[Assigned task]: Reproduce the text of the material below with every occurrence of "high-traffic areas" changed to "busy areas" and nothing else altered. Omit the pictures from the output.

Data: Begin

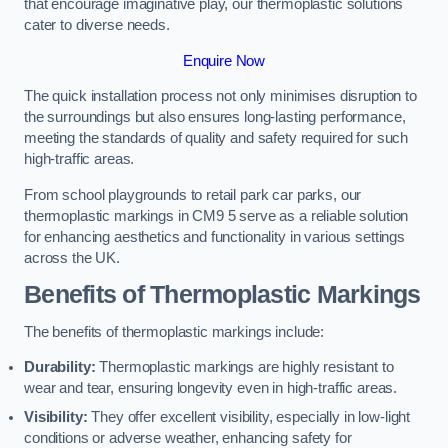
that encourage imaginative play, our thermoplastic solutions
cater to diverse needs.
Enquire Now
The quick installation process not only minimises disruption to
the surroundings but also ensures long-lasting performance,
meeting the standards of quality and safety required for such
high-traffic areas.
From school playgrounds to retail park car parks, our
thermoplastic markings in CM9 5 serve as a reliable solution
for enhancing aesthetics and functionality in various settings
across the UK.
Benefits of Thermoplastic Markings
The benefits of thermoplastic markings include:
Durability:
Thermoplastic markings are highly resistant to
wear and tear, ensuring longevity even in high-traffic areas.
Visibility:
They offer excellent visibility, especially in low-light
conditions or adverse weather, enhancing safety for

Data: End

[Exercise output]:
that encourage imaginative play, our thermoplastic solutions
cater to diverse needs.
Enquire Now
The quick installation process not only minimises disruption to
the surroundings but also ensures long-lasting performance,
meeting the standards of quality and safety required for such
busy areas.
From school playgrounds to retail park car parks, our
thermoplastic markings in CM9 5 serve as a reliable solution
for enhancing aesthetics and functionality in various settings
across the UK.
Benefits of Thermoplastic Markings
The benefits of thermoplastic markings include:
Durability:
Thermoplastic markings are highly resistant to
wear and tear, ensuring longevity even in busy areas.
Visibility:
They offer excellent visibility, especially in low-light
conditions or adverse weather, enhancing safety for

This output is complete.